The likely materiality of a blood test which has not been carried out can seldom be assessed with accuracy, and cannot be assessed otherwise than in a broad way on the evidence presented to the Court in this case. But the totally negative breath-screening test must take this case beyond the common situation where there has been a positive screening test and any subsequent blood test offers more of a last chance than a likely benefit to the defence.

And later:

It is likely that there will in practice be a fine line between:

(a) Requiring the police not to obstruct the preparation of a defence, which must be implied in the right recognised in s 24(d); and

(b) Imposing on the police a new and affirmative duty to assist in the collection of evidence useful for the defence.

Omissions to obtain or preserve evidence likely to be material to the defence will fall on one or other side of the line according to a wide variety of factors. Clearly bad faith on the part of the police would point towards obstruction. In other cases the degree and foreseeability of materiality of the lost evidence, and the existence and extent of any practical difficulties in obtaining or preserving that evidence, will often be relevant.

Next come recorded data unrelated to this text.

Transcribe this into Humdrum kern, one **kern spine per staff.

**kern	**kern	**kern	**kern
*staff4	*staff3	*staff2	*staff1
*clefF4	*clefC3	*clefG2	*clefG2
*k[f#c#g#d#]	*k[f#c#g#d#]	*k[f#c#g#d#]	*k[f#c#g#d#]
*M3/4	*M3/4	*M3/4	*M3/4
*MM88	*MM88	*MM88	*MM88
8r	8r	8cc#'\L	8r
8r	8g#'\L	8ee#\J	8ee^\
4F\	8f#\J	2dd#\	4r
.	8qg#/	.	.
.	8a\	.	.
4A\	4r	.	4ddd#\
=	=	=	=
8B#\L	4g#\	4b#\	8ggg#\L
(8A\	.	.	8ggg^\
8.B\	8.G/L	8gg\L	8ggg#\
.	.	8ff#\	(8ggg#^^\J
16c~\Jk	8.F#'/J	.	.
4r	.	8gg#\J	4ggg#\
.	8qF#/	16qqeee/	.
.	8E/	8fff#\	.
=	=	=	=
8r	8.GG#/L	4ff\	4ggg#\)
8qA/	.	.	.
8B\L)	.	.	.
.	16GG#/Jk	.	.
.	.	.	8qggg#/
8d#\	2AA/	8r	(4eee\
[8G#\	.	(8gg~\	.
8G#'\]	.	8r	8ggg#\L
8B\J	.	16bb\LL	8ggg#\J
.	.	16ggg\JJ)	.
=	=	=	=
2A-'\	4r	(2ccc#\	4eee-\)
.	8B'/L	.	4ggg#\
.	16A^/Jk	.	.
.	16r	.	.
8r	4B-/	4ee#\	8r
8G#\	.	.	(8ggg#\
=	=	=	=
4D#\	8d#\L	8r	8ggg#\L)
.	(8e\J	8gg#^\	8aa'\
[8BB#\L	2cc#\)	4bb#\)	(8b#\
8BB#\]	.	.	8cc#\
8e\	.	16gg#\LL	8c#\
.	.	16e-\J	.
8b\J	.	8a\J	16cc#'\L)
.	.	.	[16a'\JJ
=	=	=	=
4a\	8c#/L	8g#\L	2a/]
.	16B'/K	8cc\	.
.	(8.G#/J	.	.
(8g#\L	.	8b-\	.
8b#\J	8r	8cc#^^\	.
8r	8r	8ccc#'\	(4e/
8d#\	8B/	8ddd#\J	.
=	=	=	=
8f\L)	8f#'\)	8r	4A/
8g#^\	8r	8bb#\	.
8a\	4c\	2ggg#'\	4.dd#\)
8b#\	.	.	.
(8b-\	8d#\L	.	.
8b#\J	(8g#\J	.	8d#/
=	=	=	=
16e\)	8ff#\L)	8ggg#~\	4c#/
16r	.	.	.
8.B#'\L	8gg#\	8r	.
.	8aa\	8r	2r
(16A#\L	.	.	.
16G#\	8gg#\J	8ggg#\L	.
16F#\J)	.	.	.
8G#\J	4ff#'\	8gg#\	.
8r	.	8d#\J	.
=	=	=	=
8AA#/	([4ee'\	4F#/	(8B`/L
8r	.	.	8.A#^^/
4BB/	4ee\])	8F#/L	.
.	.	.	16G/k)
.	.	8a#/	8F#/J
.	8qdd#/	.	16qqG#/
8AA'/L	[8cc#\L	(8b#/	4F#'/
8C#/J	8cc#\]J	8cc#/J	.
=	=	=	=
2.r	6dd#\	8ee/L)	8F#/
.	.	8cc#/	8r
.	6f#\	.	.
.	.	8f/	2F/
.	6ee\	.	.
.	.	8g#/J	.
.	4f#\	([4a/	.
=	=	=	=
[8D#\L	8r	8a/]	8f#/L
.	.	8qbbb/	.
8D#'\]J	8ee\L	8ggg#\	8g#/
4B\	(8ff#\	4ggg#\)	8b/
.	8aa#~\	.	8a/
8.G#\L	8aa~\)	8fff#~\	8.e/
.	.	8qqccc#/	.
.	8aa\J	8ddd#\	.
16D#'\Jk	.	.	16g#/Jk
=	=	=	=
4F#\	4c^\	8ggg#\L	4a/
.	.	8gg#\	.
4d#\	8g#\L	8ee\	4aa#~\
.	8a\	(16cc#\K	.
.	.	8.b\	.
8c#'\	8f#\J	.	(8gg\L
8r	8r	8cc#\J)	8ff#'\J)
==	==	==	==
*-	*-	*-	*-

[23] In Donaldson, this Court emphasised the need to consider the facts of each case when considering the issue and noted the particular facts of the case before it. The case of Donaldson has no application on the facts of this case. It cannot seriously be argued that the failure of the police officers to provide a pen and paper to the applicant impeded his right to access a lawyer or to prepare a defence. It was not the lack of pen and paper that prevented Mr Sullivan having access to a lawyer, it was his refusal to disclose the name of the lawyer to the police officers, with the result they were unable to contact the lawyer. Nor could the refusal seriously have impeded his ability to instruct the lawyer. All that was required was for Mr Sullivan to identify which the lawyer so the police could arrange the call. It must also be noted that s 24(d) of the Bill of Rights is only engaged once the person is charged. On the evidence in this case the applicant Mr Sullivan was not charged until after he had refused to undergo the blood test which was some time after the refusal by the officers to provide him pen and pencil. Question 3 does not raise a question of law which ought to be submitted to this Court.
[24] The applicant sought leave to add the following introductory words to question 4:

If an arrest is unlawful, is the evidence of the procedures thereafter admissible?

The proposed additional first sentence calls for consideration of factors under s 30 of the Evidence Act 2006. This Court has previously held that it is inappropriate to grant leave on a question relating to the applicability of s 30 when the lower Courts have found that the applicant’s rights were not breached and therefore that s 30 was not applicable: Gallichan v Police [2009] NZCA 79 at [7] and [10] – [20]. This proposed amendment does not advance the applicant’s case. The question also adds a concluding paragraph to the question 4, which does not affect the substance of the question. The fourth question is based on the premise that the arrest was unlawful. For the reasons set out by Keane J, while the charge of refusing to accompany was not made out, the applicant’s arrest was lawful.

[25] Questions 5 and 6 are again essentially challenges to the findings of fact by the lower Courts. They seek to challenge the findings on the basis that the findings are not supported by the evidence or are factually incorrect. But this is not a case where it can be argued there was no evidence to support the findings (which may be an error of law) rather, in this case, the applicant effectively says the Judge placed too much weight on certain aspects of the evidence. That does not raise a question of law.
[26] In summary, the questions fail to raise any question of law, let alone one of general or public importance.

Result

[27] For those reasons the application for special leave to appeal is refused.